Your reply must consist of the data below, reproduced character for character.

Stored data entries:
Segment Open
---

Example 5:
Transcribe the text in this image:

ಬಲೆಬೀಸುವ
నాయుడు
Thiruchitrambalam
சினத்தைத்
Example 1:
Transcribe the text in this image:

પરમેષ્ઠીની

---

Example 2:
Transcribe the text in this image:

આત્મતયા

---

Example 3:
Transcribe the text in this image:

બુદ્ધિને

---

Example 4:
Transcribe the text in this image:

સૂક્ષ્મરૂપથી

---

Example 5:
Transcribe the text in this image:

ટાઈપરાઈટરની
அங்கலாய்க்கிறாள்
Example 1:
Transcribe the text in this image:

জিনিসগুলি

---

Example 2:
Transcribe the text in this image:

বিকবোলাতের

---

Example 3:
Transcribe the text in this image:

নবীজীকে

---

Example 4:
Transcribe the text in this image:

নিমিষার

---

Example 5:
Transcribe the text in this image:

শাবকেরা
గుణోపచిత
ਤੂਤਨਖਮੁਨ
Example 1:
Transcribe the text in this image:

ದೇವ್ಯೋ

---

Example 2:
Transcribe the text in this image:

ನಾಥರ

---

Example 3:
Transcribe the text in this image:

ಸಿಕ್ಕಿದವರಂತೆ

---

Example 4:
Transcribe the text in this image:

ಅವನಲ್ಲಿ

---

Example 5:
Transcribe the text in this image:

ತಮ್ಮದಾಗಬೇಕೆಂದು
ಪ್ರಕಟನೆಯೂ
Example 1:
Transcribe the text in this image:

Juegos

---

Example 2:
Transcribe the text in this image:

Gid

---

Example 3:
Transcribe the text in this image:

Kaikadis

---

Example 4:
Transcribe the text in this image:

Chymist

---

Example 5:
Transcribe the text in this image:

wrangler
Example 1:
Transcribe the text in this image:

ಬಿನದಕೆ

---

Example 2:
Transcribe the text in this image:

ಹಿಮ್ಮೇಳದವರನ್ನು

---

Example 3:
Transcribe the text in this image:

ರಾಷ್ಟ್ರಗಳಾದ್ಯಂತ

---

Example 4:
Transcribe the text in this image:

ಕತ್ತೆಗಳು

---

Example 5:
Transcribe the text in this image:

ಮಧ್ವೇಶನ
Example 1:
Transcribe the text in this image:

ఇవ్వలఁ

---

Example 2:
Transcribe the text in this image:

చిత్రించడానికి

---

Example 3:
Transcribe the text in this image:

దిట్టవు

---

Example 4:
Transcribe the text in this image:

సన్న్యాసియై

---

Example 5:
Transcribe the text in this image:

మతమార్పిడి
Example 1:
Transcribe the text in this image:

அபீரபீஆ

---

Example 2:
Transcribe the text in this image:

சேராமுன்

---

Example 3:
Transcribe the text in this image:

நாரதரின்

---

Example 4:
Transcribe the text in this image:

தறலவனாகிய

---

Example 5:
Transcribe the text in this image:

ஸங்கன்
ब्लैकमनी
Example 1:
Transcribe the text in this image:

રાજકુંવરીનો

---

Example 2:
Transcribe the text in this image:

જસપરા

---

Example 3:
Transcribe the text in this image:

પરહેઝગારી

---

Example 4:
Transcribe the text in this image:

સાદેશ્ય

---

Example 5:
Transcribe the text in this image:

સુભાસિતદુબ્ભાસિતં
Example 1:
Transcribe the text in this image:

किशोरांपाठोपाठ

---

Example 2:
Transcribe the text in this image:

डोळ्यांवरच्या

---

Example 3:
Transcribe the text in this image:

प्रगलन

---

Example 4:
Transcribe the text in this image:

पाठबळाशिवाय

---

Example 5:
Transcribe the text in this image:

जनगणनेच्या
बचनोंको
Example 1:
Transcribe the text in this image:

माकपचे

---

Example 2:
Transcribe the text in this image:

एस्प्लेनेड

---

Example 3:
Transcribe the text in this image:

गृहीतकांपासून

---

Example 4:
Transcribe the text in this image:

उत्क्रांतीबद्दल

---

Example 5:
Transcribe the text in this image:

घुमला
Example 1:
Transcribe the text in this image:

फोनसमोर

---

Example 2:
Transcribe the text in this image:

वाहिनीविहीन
Segment Closed
• **Worked solution**:
---

Example 5:
Transcribe the text in this image:

ಬಲೆಬೀಸುವ
నాయుడు
Thiruchitrambalam
சினத்தைத்
Example 1:
Transcribe the text in this image:

પરમેષ્ઠીની

---

Example 2:
Transcribe the text in this image:

આત્મતયા

---

Example 3:
Transcribe the text in this image:

બુદ્ધિને

---

Example 4:
Transcribe the text in this image:

સૂક્ષ્મરૂપથી

---

Example 5:
Transcribe the text in this image:

ટાઈપરાઈટરની
அங்கலாய்க்கிறாள்
Example 1:
Transcribe the text in this image:

জিনিসগুলি

---

Example 2:
Transcribe the text in this image:

বিকবোলাতের

---

Example 3:
Transcribe the text in this image:

নবীজীকে

---

Example 4:
Transcribe the text in this image:

নিমিষার

---

Example 5:
Transcribe the text in this image:

শাবকেরা
గుణోపచిత
ਤੂਤਨਖਮੁਨ
Example 1:
Transcribe the text in this image:

ದೇವ್ಯೋ

---

Example 2:
Transcribe the text in this image:

ನಾಥರ

---

Example 3:
Transcribe the text in this image:

ಸಿಕ್ಕಿದವರಂತೆ

---

Example 4:
Transcribe the text in this image:

ಅವನಲ್ಲಿ

---

Example 5:
Transcribe the text in this image:

ತಮ್ಮದಾಗಬೇಕೆಂದು
ಪ್ರಕಟನೆಯೂ
Example 1:
Transcribe the text in this image:

Juegos

---

Example 2:
Transcribe the text in this image:

Gid

---

Example 3:
Transcribe the text in this image:

Kaikadis

---

Example 4:
Transcribe the text in this image:

Chymist

---

Example 5:
Transcribe the text in this image:

wrangler
Example 1:
Transcribe the text in this image:

ಬಿನದಕೆ

---

Example 2:
Transcribe the text in this image:

ಹಿಮ್ಮೇಳದವರನ್ನು

---

Example 3:
Transcribe the text in this image:

ರಾಷ್ಟ್ರಗಳಾದ್ಯಂತ

---

Example 4:
Transcribe the text in this image:

ಕತ್ತೆಗಳು

---

Example 5:
Transcribe the text in this image:

ಮಧ್ವೇಶನ
Example 1:
Transcribe the text in this image:

ఇవ్వలఁ

---

Example 2:
Transcribe the text in this image:

చిత్రించడానికి

---

Example 3:
Transcribe the text in this image:

దిట్టవు

---

Example 4:
Transcribe the text in this image:

సన్న్యాసియై

---

Example 5:
Transcribe the text in this image:

మతమార్పిడి
Example 1:
Transcribe the text in this image:

அபீரபீஆ

---

Example 2:
Transcribe the text in this image:

சேராமுன்

---

Example 3:
Transcribe the text in this image:

நாரதரின்

---

Example 4:
Transcribe the text in this image:

தறலவனாகிய

---

Example 5:
Transcribe the text in this image:

ஸங்கன்
ब्लैकमनी
Example 1:
Transcribe the text in this image:

રાજકુંવરીનો

---

Example 2:
Transcribe the text in this image:

જસપરા

---

Example 3:
Transcribe the text in this image:

પરહેઝગારી

---

Example 4:
Transcribe the text in this image:

સાદેશ્ય

---

Example 5:
Transcribe the text in this image:

સુભાસિતદુબ્ભાસિતં
Example 1:
Transcribe the text in this image:

किशोरांपाठोपाठ

---

Example 2:
Transcribe the text in this image:

डोळ्यांवरच्या

---

Example 3:
Transcribe the text in this image:

प्रगलन

---

Example 4:
Transcribe the text in this image:

पाठबळाशिवाय

---

Example 5:
Transcribe the text in this image:

जनगणनेच्या
बचनोंको
Example 1:
Transcribe the text in this image:

माकपचे

---

Example 2:
Transcribe the text in this image:

एस्प्लेनेड

---

Example 3:
Transcribe the text in this image:

गृहीतकांपासून

---

Example 4:
Transcribe the text in this image:

उत्क्रांतीबद्दल

---

Example 5:
Transcribe the text in this image:

घुमला
Example 1:
Transcribe the text in this image:

फोनसमोर

---

Example 2:
Transcribe the text in this image:

वाहिनीविहीन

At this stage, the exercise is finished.